Every year Dejan Milojicic, a well known IEEE volunteer , former president of the Computer Society and Distinguished Technologist at Hewlett Packard Labs, try to herd a clowder of cats (technologic cats) to come up with predictions on what technologies will set a mark on the coming year.
The result has just been published by the Computer Society Magazine, “IEEE Computer”, and it makes for a good reading.
You get a feeling on drone delivery, digital twins as bridge between the physical and virtual worlds, non-volatile memory, AI applied to cybersecurity, security and privacy in the age of big data and Machine Learning, and much more (even a discussion on Arts, Science and Fashion!). As a wrap up you can also find an article on Prediction on Predictions where the previous predictions are discussed and rebutted. As I said, the whole package makes for a good reading.
Making technology prediction on a one year horizon is not that difficult. You observe what is going on now and look for signs of alternatives or market/industry interest, then you can draw a linear roadmap that will be pretty accurate for the next year. This is true for evolutionary technology, marking an improvement on actual ones. It is not rocket science to predict that next year smartphones will have more processing capacity, will embed more storage capacity and will include 5G. You can actually save your prediction text and reuse it for the coming 3 to 4 years (6G is way in the future).
Saying that Digital Twins are going to be used more and more by industry is also a no brainer. The big guys have adopted them and the small ones have to align… However, predicting that they will be adopted in the healthcare area is not a given because here it is no longer about technology alone (tech is available, no question about it) it is about regulation and processes (very strict, viscous, and complex in the healthcare domain). Predicting that cognitive digital twins will make way in education is just a wild guess, may be a wishful thinking, because here there are many uncertainties involving societal questions.

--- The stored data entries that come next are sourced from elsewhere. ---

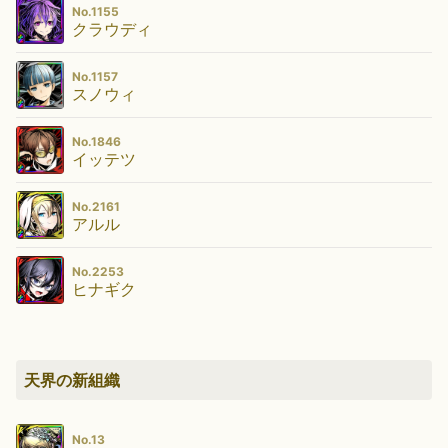
No.1155
クラウディ
No.1157
スノウィ
No.1846
イッテツ
No.2161
アルル
No.2253
ヒナギク
天界の新組織
No.13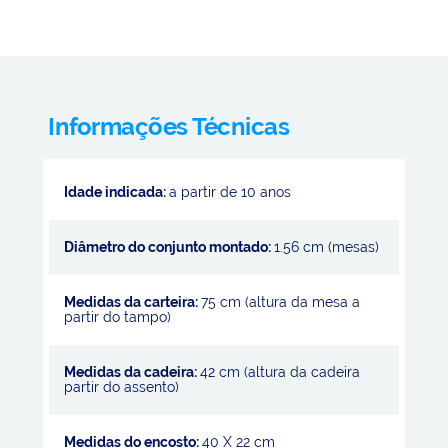
Informações Técnicas
Idade indicada:
a partir de 10 anos
Diâmetro do conjunto montado:
1.56 cm (mesas)
Medidas da carteira:
75 cm (altura da mesa a
partir do tampo)
Medidas da cadeira:
42 cm (altura da cadeira
partir do assento)
Medidas do encosto:
40 X 22 cm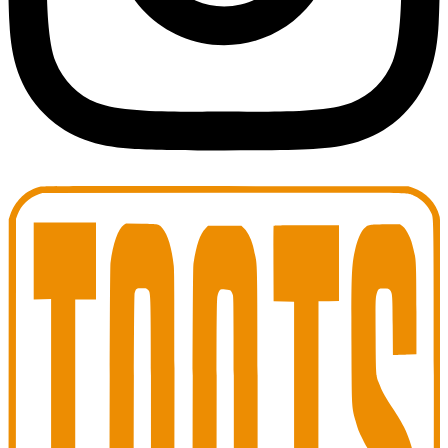
Toots Jazz Club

Actually, if we restrict our sight to technology adoption by industry the main force is the existence of industrial “tools” supporting the smooth, seamless, introduction of the technology in a specific industry (and industrial process). For Digital Twins we can be confident on their increased adoption because there are now industrial platforms, like MindSphere (Siemens) and GENIX (GE) supporting them.
Tools, processes, framework aggregating industrial ecosystems make adoption possible but what makes it happen and speeds it up are economic factors. Of these the possibile decrease in manufacturing (more generally production) cost leads adoption. The possibility of generating additional revenues follows as good second. Making prediction based on cost decrease is straightforward, making them on revenue increase is way more tricky.